Your game is squashed into the very middle of the screen, allowing you to enjoy the water physics right under your nose and nowhere else. Giant buoys and their glowing arrow indicators. Massive time splits and reminders of missed buoys. The need to show me how fast I'm going, but not at a rate of knots, which would really immerse me...
It was, however, looking at this stuff where I noticed Wave Race 64 do another really rather neat thing.
Further Fun Times
Look at that! Dynamic weather! Fog lifting over the course of a lap or two. Even GT Sport can't do that. It's not just the weather that can change over the course of a race either, with some objects visible on one lap becoming actual obstacles on the next, requiring a small change of racing line.
It's subtle, sure, but I wasn't expecting it. Were you?
Final Word
My first championship was quite the success, but then it was on the easiest difficulty. Upping that, and tweaking the boatercycle stats to your liking, with regards to acceleration, handling and so on, will make races tighter and more of a spectacle, and make your mastery of the waves a requirement.

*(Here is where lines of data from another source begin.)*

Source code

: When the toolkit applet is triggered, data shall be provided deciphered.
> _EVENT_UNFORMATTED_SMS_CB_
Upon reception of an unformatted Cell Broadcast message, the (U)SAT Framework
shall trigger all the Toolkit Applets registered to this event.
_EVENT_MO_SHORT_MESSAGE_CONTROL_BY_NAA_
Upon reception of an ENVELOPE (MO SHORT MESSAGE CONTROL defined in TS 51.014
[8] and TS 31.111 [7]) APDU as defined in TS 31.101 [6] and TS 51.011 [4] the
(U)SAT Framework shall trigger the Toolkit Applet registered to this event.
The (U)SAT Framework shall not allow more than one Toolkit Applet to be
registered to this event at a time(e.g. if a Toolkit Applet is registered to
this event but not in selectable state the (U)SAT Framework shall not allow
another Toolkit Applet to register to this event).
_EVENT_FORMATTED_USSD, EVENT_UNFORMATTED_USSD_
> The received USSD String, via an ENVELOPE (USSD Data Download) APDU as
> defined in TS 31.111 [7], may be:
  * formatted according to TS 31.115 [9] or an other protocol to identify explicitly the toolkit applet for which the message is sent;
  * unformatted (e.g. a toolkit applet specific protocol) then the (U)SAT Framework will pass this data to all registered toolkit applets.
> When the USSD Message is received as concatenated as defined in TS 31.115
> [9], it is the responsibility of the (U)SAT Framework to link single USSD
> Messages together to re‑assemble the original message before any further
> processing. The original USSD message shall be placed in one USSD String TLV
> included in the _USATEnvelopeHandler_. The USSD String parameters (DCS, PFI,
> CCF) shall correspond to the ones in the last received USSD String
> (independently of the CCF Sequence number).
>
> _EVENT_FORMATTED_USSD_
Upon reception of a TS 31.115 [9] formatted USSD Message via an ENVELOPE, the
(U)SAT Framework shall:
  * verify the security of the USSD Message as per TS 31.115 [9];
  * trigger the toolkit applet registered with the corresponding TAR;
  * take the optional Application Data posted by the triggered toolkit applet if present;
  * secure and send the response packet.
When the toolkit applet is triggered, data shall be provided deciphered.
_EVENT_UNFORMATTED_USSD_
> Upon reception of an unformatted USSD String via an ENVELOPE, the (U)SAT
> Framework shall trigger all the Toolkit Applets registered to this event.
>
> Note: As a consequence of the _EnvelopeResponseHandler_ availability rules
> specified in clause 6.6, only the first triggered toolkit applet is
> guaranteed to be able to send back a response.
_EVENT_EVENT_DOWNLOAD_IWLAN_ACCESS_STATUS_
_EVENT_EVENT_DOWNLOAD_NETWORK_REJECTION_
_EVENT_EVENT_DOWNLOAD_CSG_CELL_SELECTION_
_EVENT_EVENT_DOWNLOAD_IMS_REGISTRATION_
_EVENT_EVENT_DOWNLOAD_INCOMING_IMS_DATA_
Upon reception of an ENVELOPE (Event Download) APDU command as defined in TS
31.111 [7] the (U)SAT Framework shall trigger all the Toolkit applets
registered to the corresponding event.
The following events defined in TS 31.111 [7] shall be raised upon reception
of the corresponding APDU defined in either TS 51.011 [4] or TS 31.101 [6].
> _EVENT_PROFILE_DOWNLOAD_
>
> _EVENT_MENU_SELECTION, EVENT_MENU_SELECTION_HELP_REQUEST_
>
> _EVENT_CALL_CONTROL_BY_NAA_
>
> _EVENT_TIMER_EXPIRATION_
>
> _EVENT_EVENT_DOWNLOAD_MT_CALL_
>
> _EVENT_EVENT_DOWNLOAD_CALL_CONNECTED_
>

There's no point in being able to ride backwards, do handstands or flips and rolls if there was no reward for doing so, and so there is a stunt mode to get you going as well. I've not tried it out yet, but I'm definitely going to be back in control of Wave Race 64 again.
Is it perfect? No. Is it better than the competition? Yes. Yes, it very much is. Sorry, Jet Rider. You've a place in my heart, but clearly, that's the nostalgia talking.
Play Wave Race 64 and enjoy it.
Fun Facts
Wave Race 64 started as 'F-Zero on water', with a bunch of transforming boats. Rare's Tim Stamper suggested Jet Skis, with Shigeru Miyamoto agreeing, saying that they 'can show many manoeuvres that work well in the realistic waters.'
Wave Race 64, developed by Nintendo EAD, first released in 1996.
Version played: Nintendo 64, 1996, via emulation.